EXTRAIT DE PAGE ::
Avec Samuel Bollendorff, un des photojournalistes les plus remarqués des dernières années expose au Luxembourg.
Un pas en avant suffit, et vous voilà plongé dans l’aventure. En ouvrant la porte de l’exposition qui se déroule à l’abbaye de Neumünster, les portes du monde – d’un monde souvent caché – s’ouvrent sans peine pour chaque visiteur. Le thème : la Chine. Mais pas celle de la globalisation, ni celle des jeux olympiques et même pas celle des répressions anti-tibétaines : celle de tous les jours.
Samuel Bollendorff est un homme assez petit, porte une barbe et possède un de ces regards hypnotisants et hypnotisés comme l’ont d’habitude les passionnés. « Chaque photographie représente une histoire », raconte-t-il, « car il est très important que ces images soient vues dans un contexte et non pas comme des clichés exotiques ou esthétiques ». Et des histoires à raconter, il en a, Samuel Bollendorff. Photographe de l’agence « Oeil Public » depuis 1999, les hôpitaux, les prisons, la police et d’autres thèmes de la panoplie fascinent ce photojournaliste, qui d’ailleurs a aussi des racines luxembourgeoises,. Sa série sur les conséquences sociales du sida lui a valu, entre autres, le prix spécial de la fondation Hachette.

DONNÉES ::
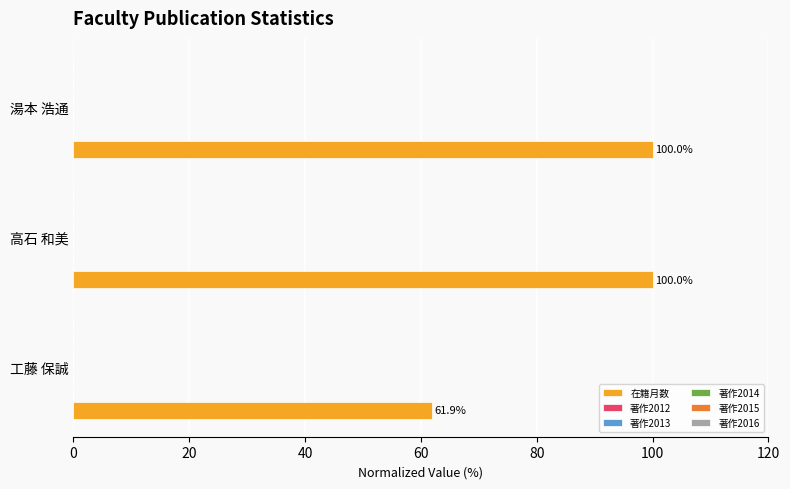

What is the sum of all values?

261.9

TÂCHE :: Pouvez-vous recopier mot pour mot le passage de l'article sur l'exposition de Samuel Bollendorff qui commence aux mots « Un pas en avant » et s'arrête après « tous les jours. » ?

SOLUTION ::
Un pas en avant suffit, et vous voilà plongé dans l’aventure. En ouvrant la porte de l’exposition qui se déroule à l’abbaye de Neumünster, les portes du monde – d’un monde souvent caché – s’ouvrent sans peine pour chaque visiteur. Le thème : la Chine. Mais pas celle de la globalisation, ni celle des jeux olympiques et même pas celle des répressions anti-tibétaines : celle de tous les jours.